According to the minister, he has personally cautioned the Beninois government of the consequences on trade relations between the two countries and said that his country is open to working closely with Ghana on how to use Ghanaian ports and trade corridors.

“I am currently on my way to Benin to represent my government and let them know our disapproval of the newly-introduced tax; and also how our economic operators are unhappy with the way they are treated at the Cotonou Port and on the corridors,” the minister said.

Niger, Mali and Burkina Faso are the three main landlocked countries in the sub-region that are traditionally aligned in using the seaports of fellow Francophone countries in Senegal, Guinea, Ivory Coast and Benin to participate in international trade.

However, due to inefficiencies, high cost of operations, poor transportation network, delays and political instability in these countries, economic operators in the LLC’s have realised the need to diversify their use of seaports in the sub-region.

Seydou Sadou, Minister of Industry of the Republic of Niger, noted that numerous opportunities exist for Ghana to take advantage and advance its lead in the international trade market within the sub-region.

“I have very good relations with my colleague Minister of Commerce; we will put the necessary measures in place for Ghana to benefit from our trade,” he said.

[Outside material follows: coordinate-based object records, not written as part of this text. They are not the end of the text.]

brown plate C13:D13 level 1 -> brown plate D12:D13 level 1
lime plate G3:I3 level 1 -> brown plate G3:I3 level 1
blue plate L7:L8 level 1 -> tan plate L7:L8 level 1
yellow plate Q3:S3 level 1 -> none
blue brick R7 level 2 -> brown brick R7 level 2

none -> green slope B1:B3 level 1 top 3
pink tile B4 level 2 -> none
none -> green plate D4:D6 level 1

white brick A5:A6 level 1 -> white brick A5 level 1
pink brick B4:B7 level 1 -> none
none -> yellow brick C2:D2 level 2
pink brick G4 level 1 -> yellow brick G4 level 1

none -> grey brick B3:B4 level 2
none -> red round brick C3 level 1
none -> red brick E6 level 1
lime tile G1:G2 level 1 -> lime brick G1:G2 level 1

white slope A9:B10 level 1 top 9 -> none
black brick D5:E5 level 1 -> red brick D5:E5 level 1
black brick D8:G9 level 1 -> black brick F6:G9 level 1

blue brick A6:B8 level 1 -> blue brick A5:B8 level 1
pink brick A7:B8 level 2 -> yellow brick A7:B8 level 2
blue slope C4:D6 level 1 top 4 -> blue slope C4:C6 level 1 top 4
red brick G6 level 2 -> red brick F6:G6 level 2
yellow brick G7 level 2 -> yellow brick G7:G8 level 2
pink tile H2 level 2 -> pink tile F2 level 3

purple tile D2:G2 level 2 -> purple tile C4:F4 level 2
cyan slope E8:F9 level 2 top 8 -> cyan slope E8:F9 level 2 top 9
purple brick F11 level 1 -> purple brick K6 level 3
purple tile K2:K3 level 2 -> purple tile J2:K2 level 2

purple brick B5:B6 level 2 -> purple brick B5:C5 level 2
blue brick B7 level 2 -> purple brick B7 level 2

Burkina Faso, for example, has been a major trade partner with the 2 seaports of Ghana, with four out of its top-5 importers using Ghana’s seaports. Currently, it accounts for 6,274,004mt of traffic, representing 57 percent of total transit traffic on the Ghanaian corridor.

The Ghanaian delegation – led by Board Chairman of Ghana Ports and Harbours Authority Peter Mac Manu and the Director General of GPHA, Paul Asare Ansah – assured the government and economic operators in Niger of Ghana’s readiness to offer every assistance they need.

Among other things, the Nigerian authorities urged their Ghanaian counterparts to eliminate all bottlenecks – including making information on goods in transit available to Niger authorities.

They also asked for the Ghanaian authorities to address a major concern regarding a Private Terminal Operator – Bolore Transport and Logistics – which has sited its terminal on the Ghanaian end of the Niger Boarder, thereby making doing business along the Ghanaian Corridor more expensive.